Document excerpt -
## BEGIN

Date: Mon, 8 Dec 2014 16:44:59 +0000
From: Justin C <justin.1410@purestblue.com>
Subject: Re: Date procedure?
Message-Id: <b51hlb-qgh.ln1@zem.masonsmusic.co.uk>

On 2014-12-08, Tuxedo <tuxedo@mailinator.com> wrote:
> I have an $orig_date variable string contaning for example:
>
> 2014-12-08
>
> I'd like to keep the original format to more easily make use of the same 
> data whenever some other function may require a date for processing and 
> comparing something else.
>
> However, to keep everyone everywhere happy with what they see displayed, 
> can someone here advise me on a procedure to reorganise such formatted date 
> into a more humanly readable string, placing a reformatted date in for 
> example a new $date_en variable:
>
> 8 December 2014 
>
> Maybe there is even some convenient module that can return different local 
> style date conventions or languages based on the yyyy-mm-dd format to print 
> for example:
>
> 8 décembre 2014
> 8 diciembre 2014
> 12/08/2014
> 08/12/2014
>
> etc.
>
> Many thanks for any tips!

perldoc DateTime

would not be a bad place to start.


   Justin.

-- 
Justin C, by the sea.


------------------------------

Date: Tue, 09 Dec 2014 09:16:43 +0100
From: Helmut Richter <hhr-m@web.de>
Subject: Re: Date procedure?
Message-Id: <m66b5j$vl4$1@news.in.tum.de>

Am 09.12.2014 00:36, schrieb Tuxedo:

> People in different cultures may still see the 2014-12-08 a bit odd and
> even mean different dates in some minds, much like the British vs US
> conventions.

Is there anyone in any country who would give the date 2014-12-08 
another meaning than 8 DEC 2014? In comparison: the British vs US 
conventions allow 10/12/14 to mean any of 12 OCT 2014, 10 DEC 2014, or 
14 DEC 2010.

> As such, it may be a good idea to spell out the month.

## END

[Box annotation data]
## BEGIN

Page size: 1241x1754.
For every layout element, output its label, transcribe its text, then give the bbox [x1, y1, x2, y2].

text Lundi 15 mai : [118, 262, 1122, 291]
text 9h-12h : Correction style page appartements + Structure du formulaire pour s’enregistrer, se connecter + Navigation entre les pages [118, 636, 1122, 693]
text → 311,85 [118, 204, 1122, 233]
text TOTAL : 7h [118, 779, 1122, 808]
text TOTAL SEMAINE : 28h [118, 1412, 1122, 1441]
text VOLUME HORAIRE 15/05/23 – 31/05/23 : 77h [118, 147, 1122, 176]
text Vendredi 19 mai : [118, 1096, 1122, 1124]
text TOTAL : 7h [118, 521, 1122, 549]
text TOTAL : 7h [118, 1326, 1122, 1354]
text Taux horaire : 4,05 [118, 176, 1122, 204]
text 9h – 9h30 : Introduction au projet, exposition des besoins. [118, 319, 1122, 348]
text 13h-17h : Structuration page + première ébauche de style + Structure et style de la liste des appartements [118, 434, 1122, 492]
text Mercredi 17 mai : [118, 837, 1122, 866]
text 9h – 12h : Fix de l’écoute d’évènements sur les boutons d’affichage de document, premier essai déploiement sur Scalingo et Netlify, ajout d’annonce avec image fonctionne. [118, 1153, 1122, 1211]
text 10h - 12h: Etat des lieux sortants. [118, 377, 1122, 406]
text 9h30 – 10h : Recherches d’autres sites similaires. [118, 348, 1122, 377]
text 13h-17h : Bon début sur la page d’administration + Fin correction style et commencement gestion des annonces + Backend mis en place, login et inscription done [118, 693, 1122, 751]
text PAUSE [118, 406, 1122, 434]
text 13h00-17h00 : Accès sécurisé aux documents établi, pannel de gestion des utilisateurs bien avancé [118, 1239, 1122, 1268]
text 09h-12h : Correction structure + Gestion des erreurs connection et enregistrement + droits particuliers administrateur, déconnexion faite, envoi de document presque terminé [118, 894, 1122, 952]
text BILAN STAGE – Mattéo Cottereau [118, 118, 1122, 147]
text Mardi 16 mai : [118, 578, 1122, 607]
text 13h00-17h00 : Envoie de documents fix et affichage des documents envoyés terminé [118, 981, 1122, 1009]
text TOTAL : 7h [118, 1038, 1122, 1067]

## END

To-do list -
A – In the date-formatting thread, restate the paragraph beginning "Is there anyone in any country" more briefly, keeping its main facts.
B – In the date-formatting thread, what does Justin C name as a good place to start?
C – Continue the date-formatting thread from the point where it stops.
The records are not needed for any of this work.

The answers -
A – Helmut Richter doubts that anyone, in any country, would read 2014-12-08 as anything other than 8 DEC 2014. By contrast, British and US conventions let 10/12/14 mean 12 OCT 2014, 10 DEC 2014, or 14 DEC 2010.

B – perldoc DateTime

C –
In English, of course, in order to be compatible with all "different 
cultures" -- among which there are even some that use our calendar with 
month names that have no resemblance with ours, e.g. Ukrainian or 
Lithuanian.

-- 
Helmut Richter



------------------------------

Date: Tue, 09 Dec 2014 10:18:19 +0100
From: gamo <gamo@telecable.es>
Subject: Re: Date procedure?
Message-Id: <m66eoq$eoh$1@speranza.aioe.org>

El 09/12/14 a las 09:16, Helmut Richter escribió:
> Am 09.12.2014 00:36, schrieb Tuxedo:
>
>> People in different cultures may still see the 2014-12-08 a bit odd and
>> even mean different dates in some minds, much like the British vs US
>> conventions.
>
> Is there anyone in any country who would give the date 2014-12-08
> another meaning than 8 DEC 2014? In comparison: the British vs US
> conventions allow 10/12/14 to mean any of 12 OCT 2014, 10 DEC 2014, or
> 14 DEC 2010.
>

 From the wiki:

Date and time (current at page generation)
expressed according to ISO 8601:
Date: 	2014-12-09
Combined date and time in UTC: 	2014-12-09T07:39:22+00:00
2014-12-09T07:39:22Z

If there are differences and small switching costs, it is a
reason to adopt a standard.

-- 
http://www.telecable.es/personales/gamo/
The generation of random numbers is too important to be left to chance


------------------------------

Date: Tue, 9 Dec 2014 09:19:23 +0000
From: Justin C <justin.1410@purestblue.com>
Subject: Re: Date procedure?
Message-Id: <rdrilb-mk1.ln1@zem.masonsmusic.co.uk>

On 2014-12-08, Tuxedo <tuxedo@mailinator.com> wrote:
> use strict;
> use warnings;
> use POSIX qw(strftime);
>
> my $datestring = strftime "%d %B %Y", gmtime;

I suggest 'localtime' instead of 'gmtime' - unless you need
everyone around the world to understand exactly the precise
time you mean, in which case I'd suffix GMT and want hours,
minutes and seconds.


   Justin.

-- 
Justin C, by the sea.


------------------------------

Date: Tue, 9 Dec 2014 21:13:15 +0100
From: Tuxedo <tuxedo@mailinator.com>
Subject: Re: Date procedure?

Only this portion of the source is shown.